Marilyn Stewart:           And I do think with every woman you just named, Elisabeth Elliot, they might not have been the woman or the girl that someone looked at and said, "That girl's going to go far," probably not. They just simply were obedient, and that's something all of us can do. 

Tara Dew:                     That's exactly right. 

Marilyn Stewart:           In fact, Henrietta Mears is one like that. 

Tara Dew:                     Yes. 

Marilyn Stewart:           And this is a name that I'm not just real familiar with, but she was called the Mother of Modern Evangelicalism back in the thirties and the forties, and she simply was the director of Christian education at her church in Hollywood, California. But the people that she influenced, Bill bright of Campus Life, Jim Rayburn of Young Life, and then a name everybody knows, Billy Graham. 

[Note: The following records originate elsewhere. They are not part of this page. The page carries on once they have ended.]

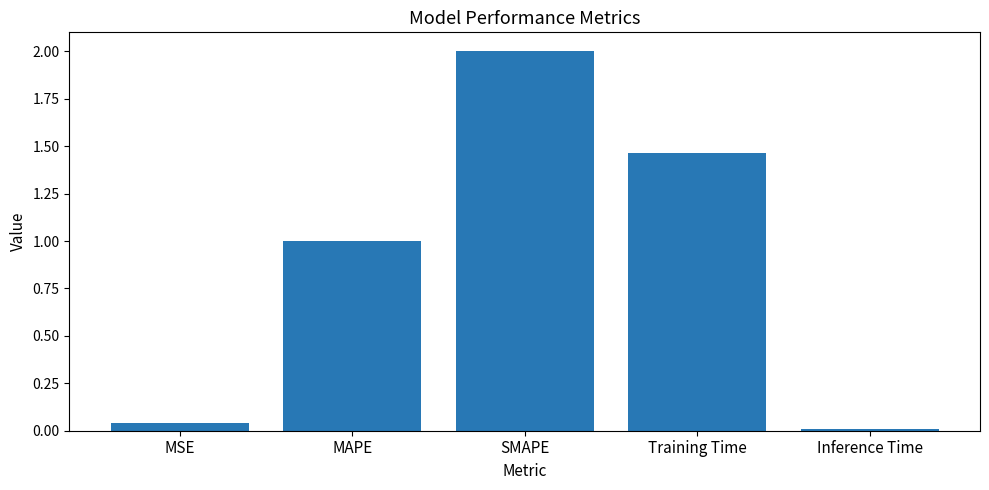

What is the change in value from MAPE to SMAPE?

+1.0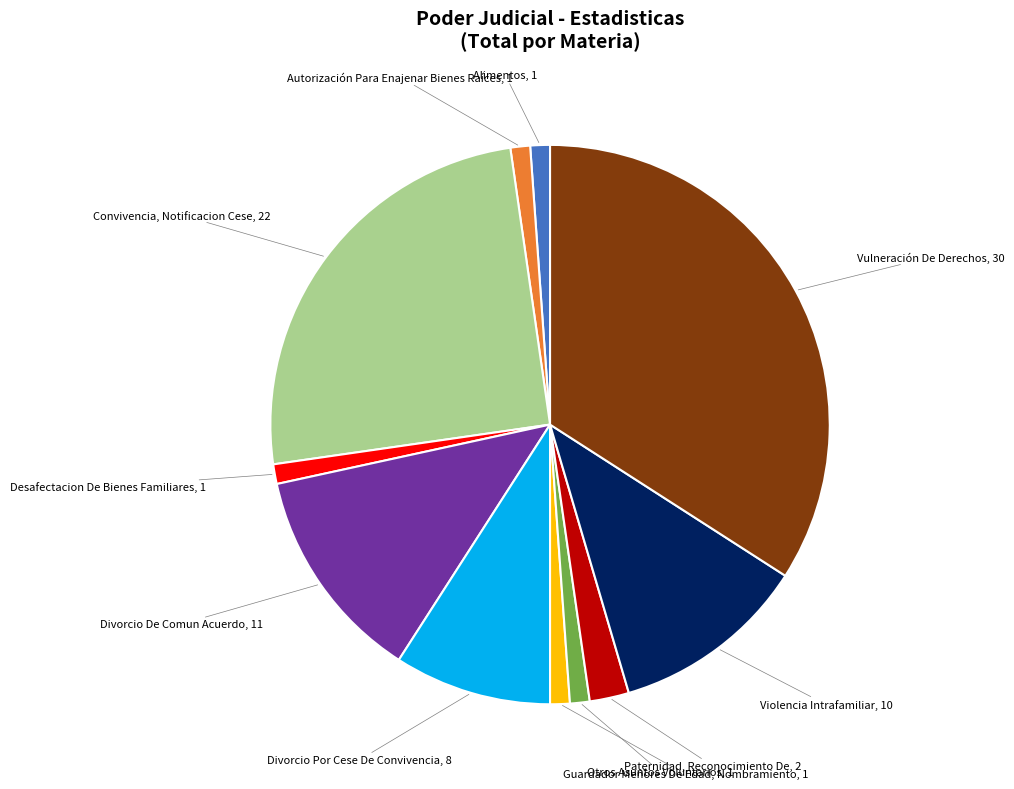

Does any single category account for the majority?

No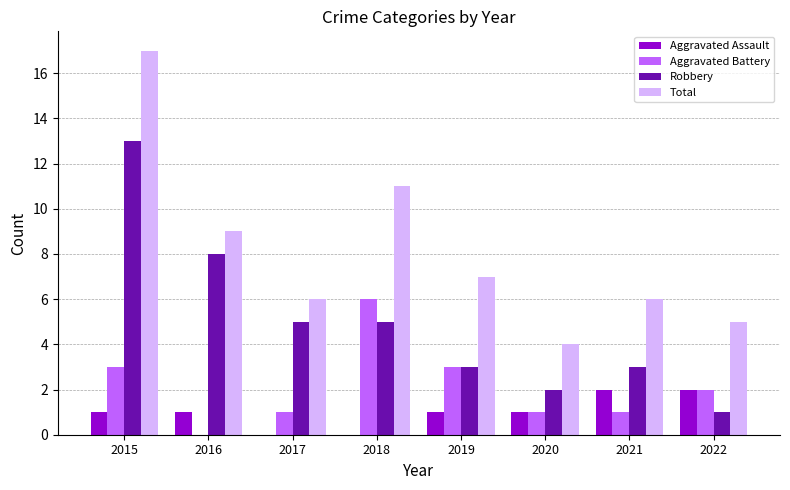

What is the sum of all Total values?

65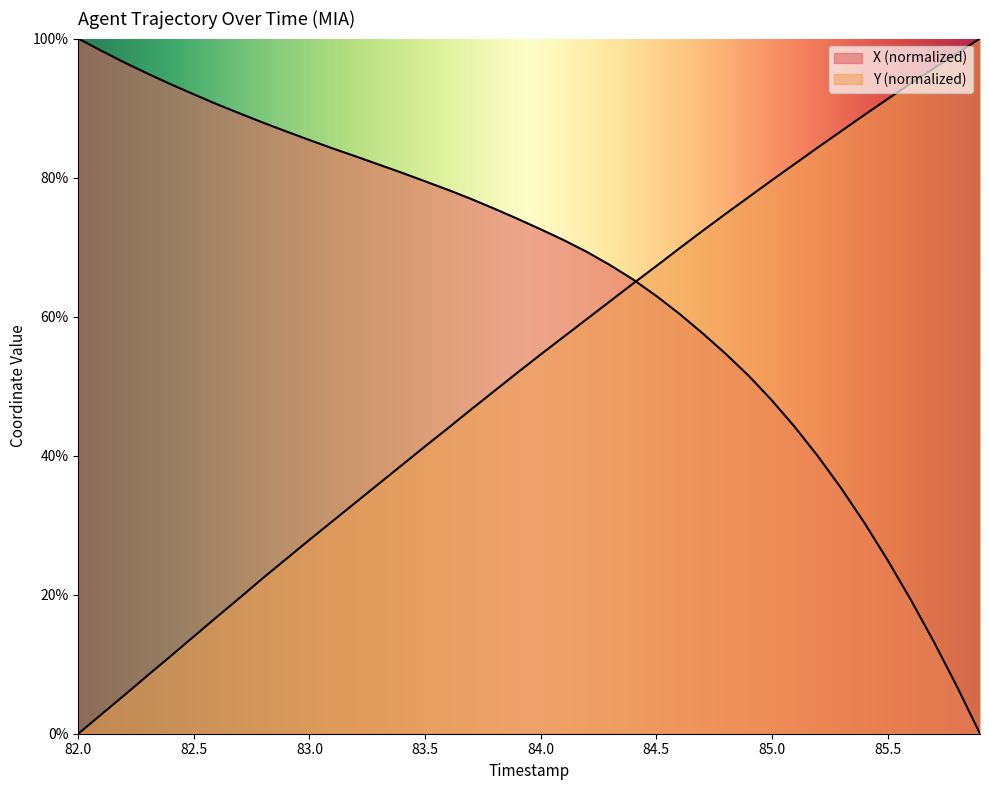

What position from the left is 85.1?

32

Tara Dew:                     Wow. 

Marilyn Stewart:           And so wrote, and she was offered a job at Fuller Seminary, but she said she was staying right where she was and just simply loved children and college-aged students and impacted the world. 

Tara Dew:                     That's right. So it's just such a reminder, Marilyn, wherever God has us, in whatever sphere, may we be faithful and make Christian community be what drives our perseverance in the faith.

Marilyn Stewart:           I agree. And that may be a great place to end for now, but we're going to do that podcast on hospitality.

Tara Dew:                     And I think we've got two more also coming up, as follows up from this article, so it'll be good. 

Marilyn Stewart:           We do, and I'm looking forward to this. These are all about things that we can encourage our daughters and to make sure that they know. Thank you, Tara. I appreciate it. 

Tara Dew:                     You're welcome. Thanks for having me.